── DATASET EXTRACT ──

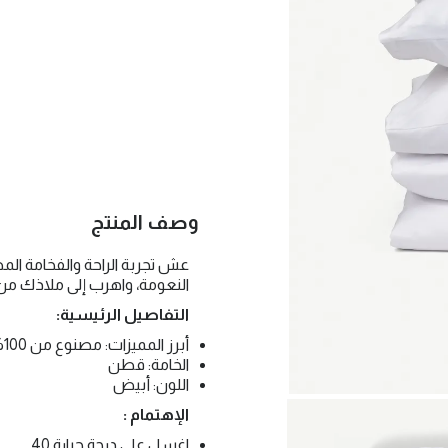
وصف المنتج
عش تجربة الراحة والفخامة ال
النعومة، واهرب إلى ملاذك من ا
التفاصيل الرئيسية:
أبرز المميزات: مصنوع من 100% قطن، ناعم ومريح للغاية
الخامة: قطن
اللون: أبيض
الإهتمام :
اغسل على درجة حرارة 40.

───

- _WHAT IS EXPECTED_: In the text lines of the entries above, switch every instance of "قطن" to "كتان" and reproduce those lines with no other changes. Omit the pictures.

- _RESPONSE TO THIS TASK_:
وصف المنتج
عش تجربة الراحة والفخامة ال
النعومة، واهرب إلى ملاذك من ا
التفاصيل الرئيسية:
أبرز المميزات: مصنوع من 100% كتان، ناعم ومريح للغاية
الخامة: كتان
اللون: أبيض
الإهتمام :
اغسل على درجة حرارة 40.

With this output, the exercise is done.